= Wei Xiaokui =

Chinese politician

Wei Xiaokui (魏晓奎, born in January 1969) is a Chinese politician from Dean County, Jiangxi Province.

== Biography ==
He commenced his professional career in August 1991 and became a member of the Chinese Communist Party (CCP) in March 1993. He earned a law degree from East China University of Political Science and Law and a master's degree in agricultural extension from Beijing Forestry University in December 2005.
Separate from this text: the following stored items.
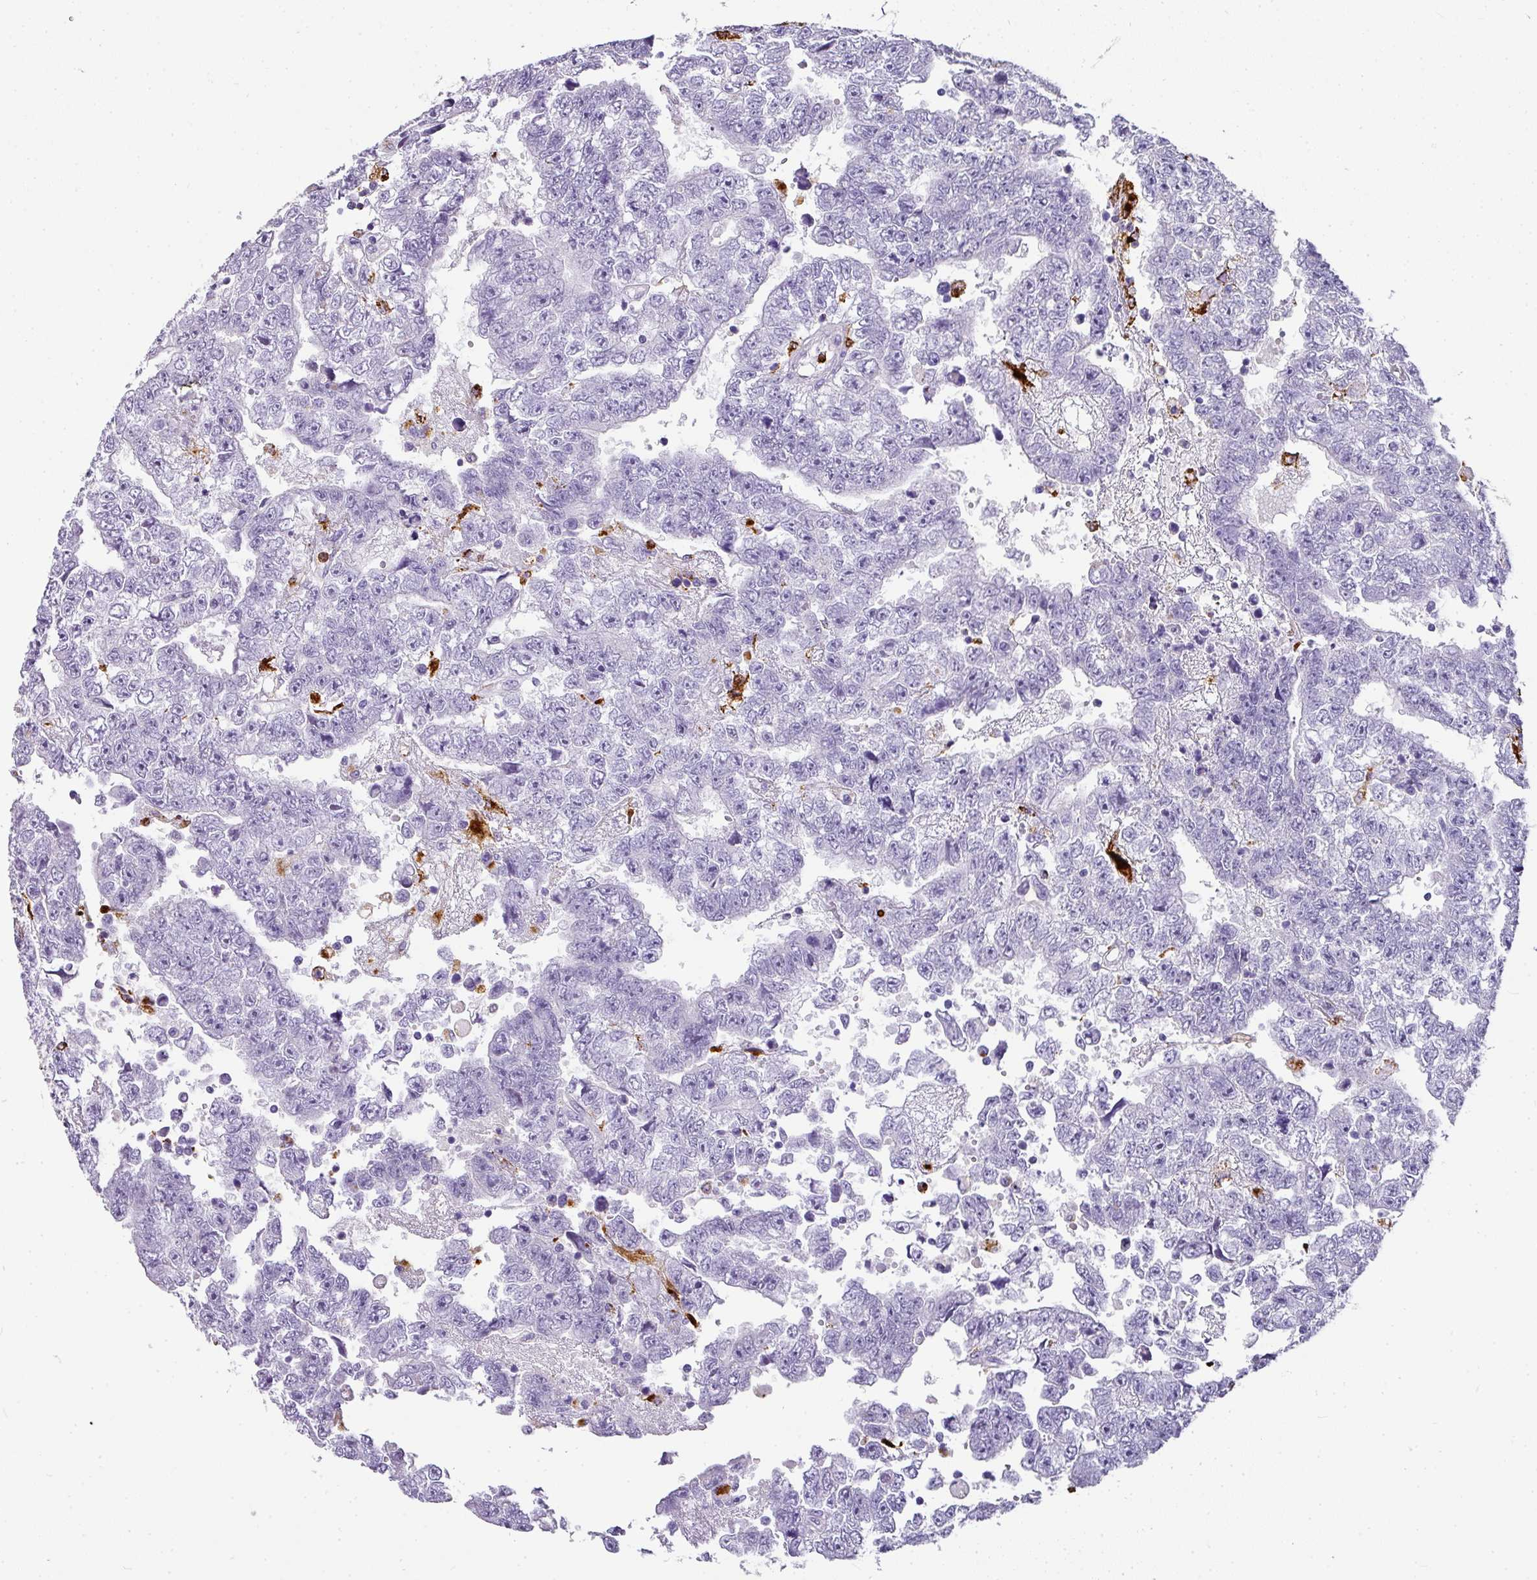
{"staining": {"intensity": "negative", "quantity": "none", "location": "none"}, "tissue": "testis cancer", "cell_type": "Tumor cells", "image_type": "cancer", "snomed": [{"axis": "morphology", "description": "Carcinoma, Embryonal, NOS"}, {"axis": "topography", "description": "Testis"}], "caption": "Immunohistochemistry (IHC) histopathology image of human embryonal carcinoma (testis) stained for a protein (brown), which shows no staining in tumor cells.", "gene": "MMACHC", "patient": {"sex": "male", "age": 25}}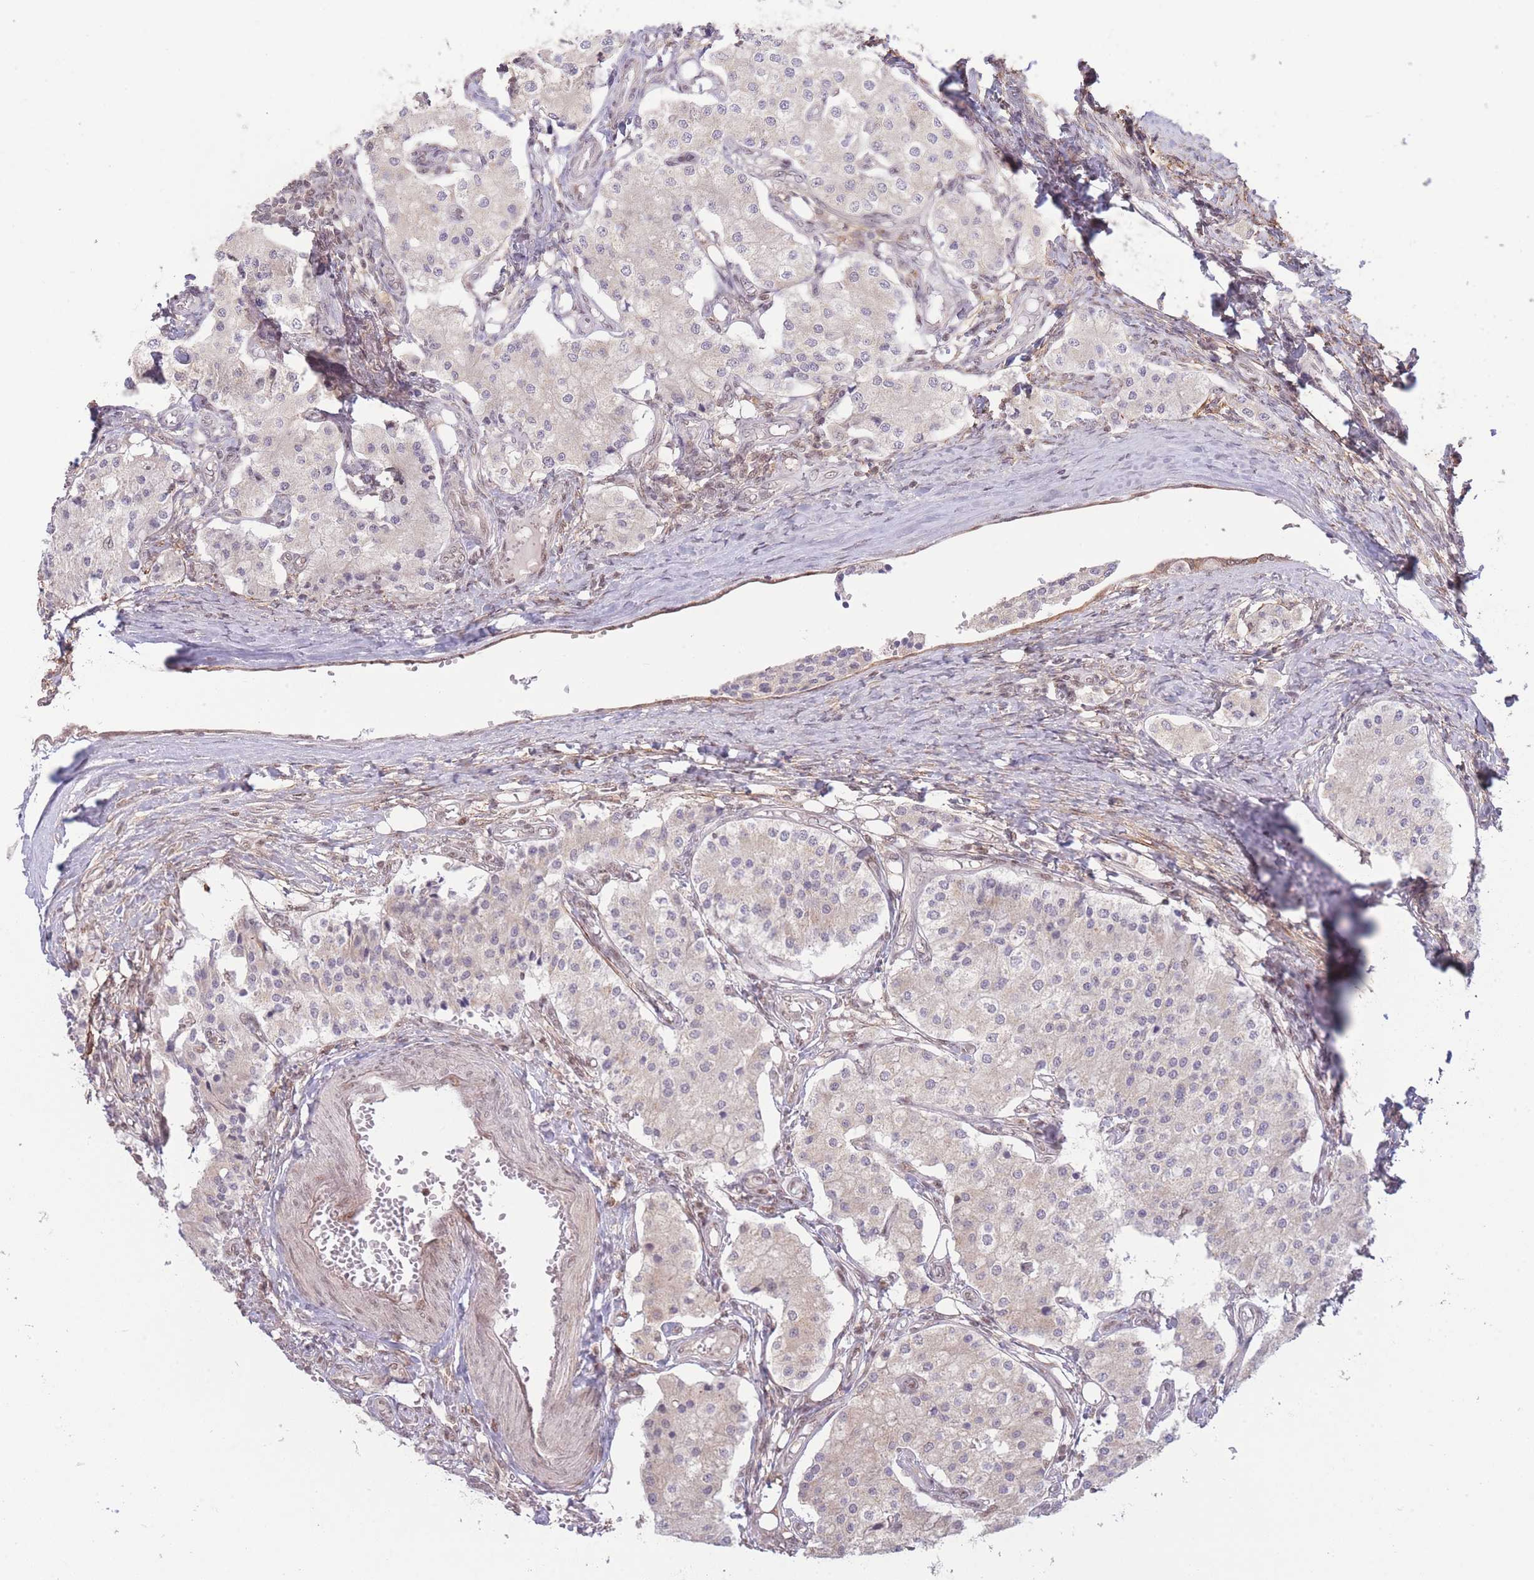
{"staining": {"intensity": "negative", "quantity": "none", "location": "none"}, "tissue": "carcinoid", "cell_type": "Tumor cells", "image_type": "cancer", "snomed": [{"axis": "morphology", "description": "Carcinoid, malignant, NOS"}, {"axis": "topography", "description": "Colon"}], "caption": "High power microscopy image of an IHC image of carcinoid (malignant), revealing no significant staining in tumor cells.", "gene": "CARD8", "patient": {"sex": "female", "age": 52}}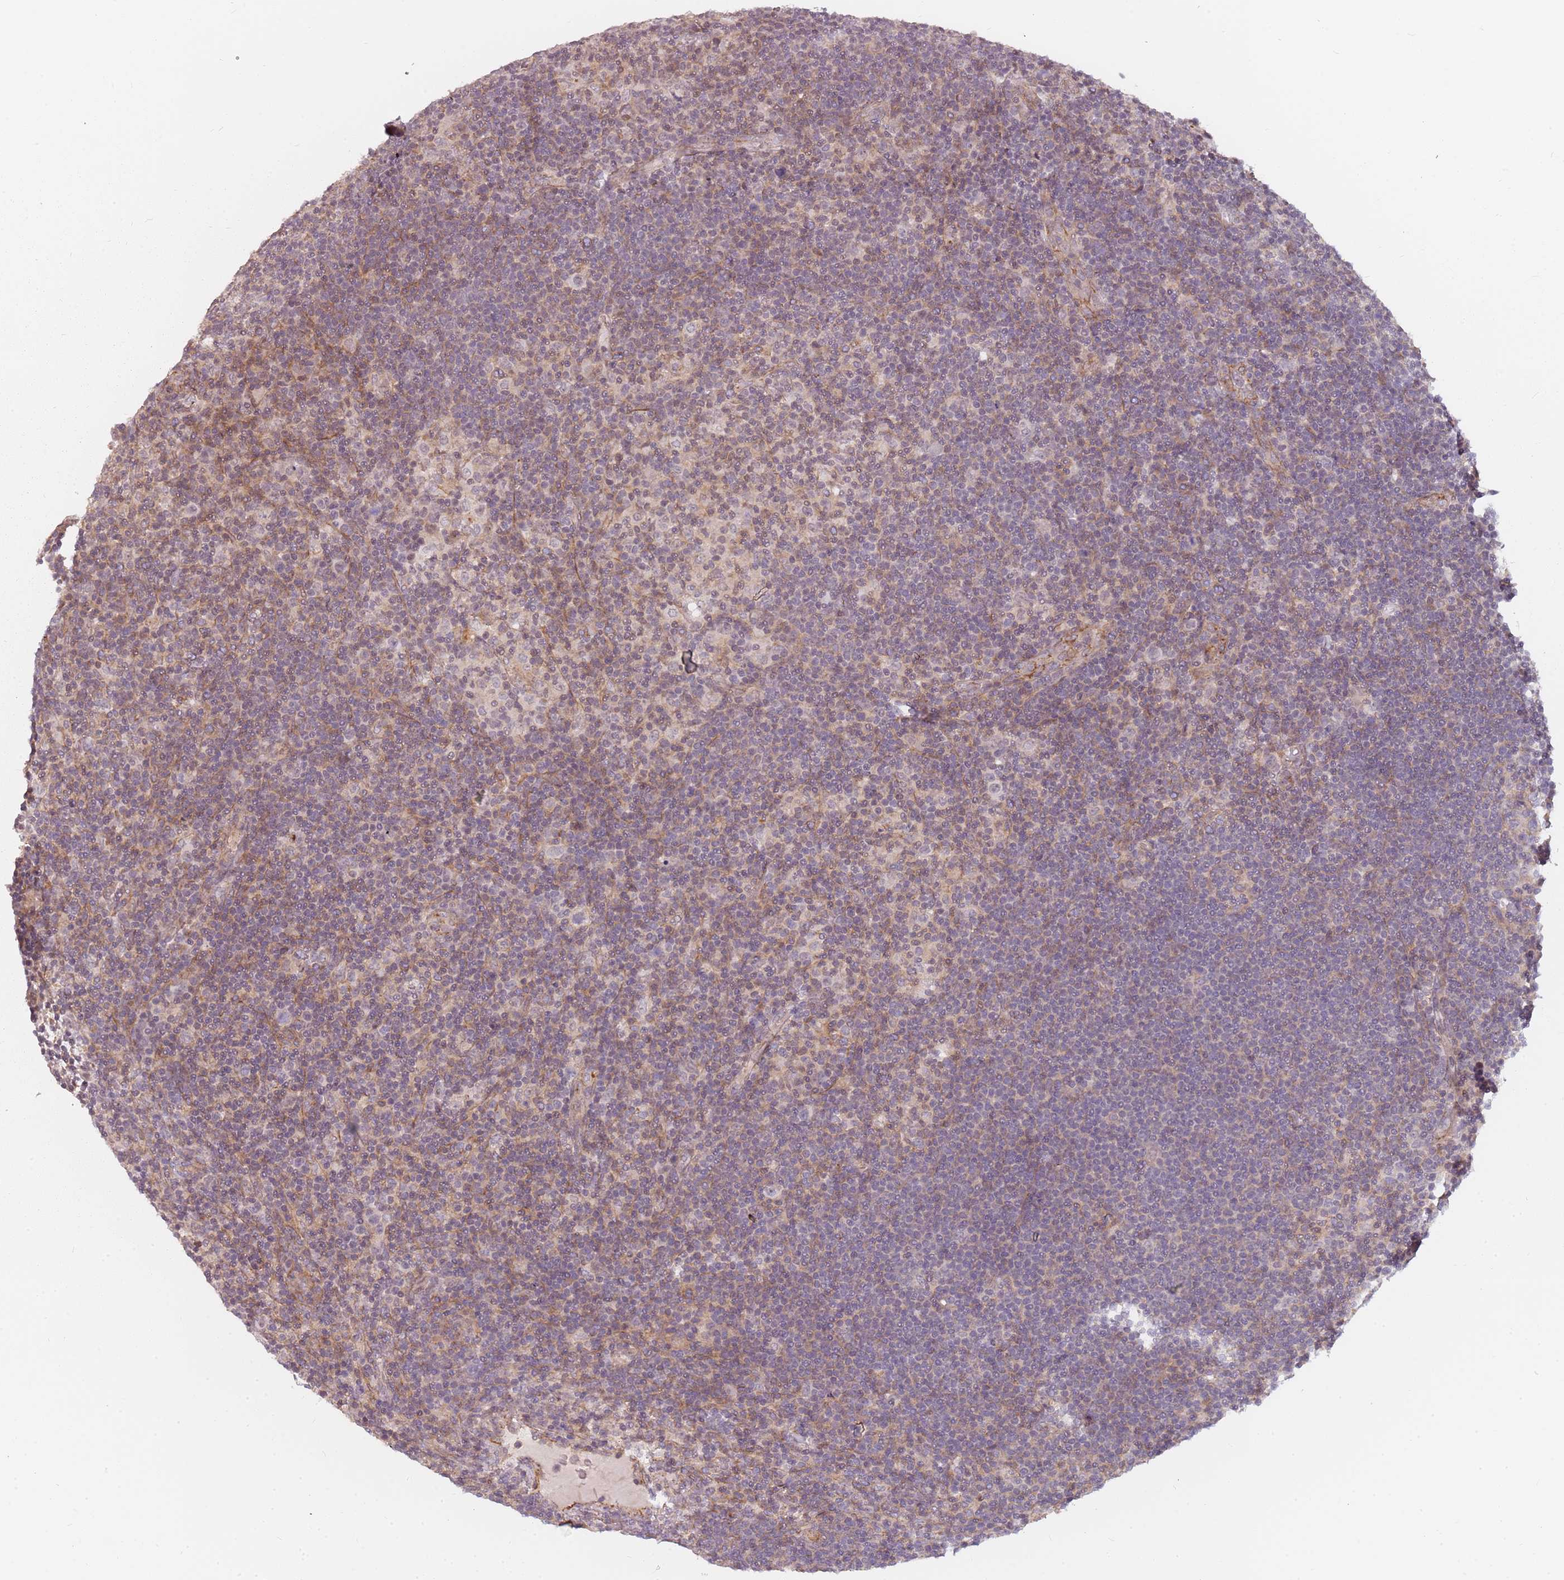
{"staining": {"intensity": "negative", "quantity": "none", "location": "none"}, "tissue": "lymphoma", "cell_type": "Tumor cells", "image_type": "cancer", "snomed": [{"axis": "morphology", "description": "Hodgkin's disease, NOS"}, {"axis": "topography", "description": "Lymph node"}], "caption": "This histopathology image is of Hodgkin's disease stained with immunohistochemistry (IHC) to label a protein in brown with the nuclei are counter-stained blue. There is no staining in tumor cells. (Brightfield microscopy of DAB (3,3'-diaminobenzidine) immunohistochemistry (IHC) at high magnification).", "gene": "PPP1R14C", "patient": {"sex": "female", "age": 57}}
Wei has occupied various leadership positions during his career in Jiangxi Province, including Director of the Timber Circulation Supervision Administration of the Provincial Forestry Department, deputy director of the Jiangxi Administration for Industry and Commerce, Standing Committee Member and Vice Mayor of the Yichun Municipal CCP Committee, Secretary-General of the Yichun Municipal Committee, and Member, subsequently Deputy Secretary, of the Jiangxi Provincial Commission for Discipline Inspection, as well as deputy director of the Jiangxi Provincial Supervisory Commission. In March 2023, he was designated Secretary of the Fuzhou Municipal Committee of the Chinese Communist Party and subsequently held the additional role of First Secretary of the Party Committee of the Fuzhou Military Subdistrict. In October 2024, Wei was appointed to Fujian, where he presently holds the positions of Member of the Leading Party Group and Vice Governor of the Fujian Provincial People's Government.

In June 2026, Wei was appointed as the standing member of the Fujian Provincial Committee of the Chinese Communist Party and the secretary of the Fujian Provincial Commission for Discipline Inspection of the CCP.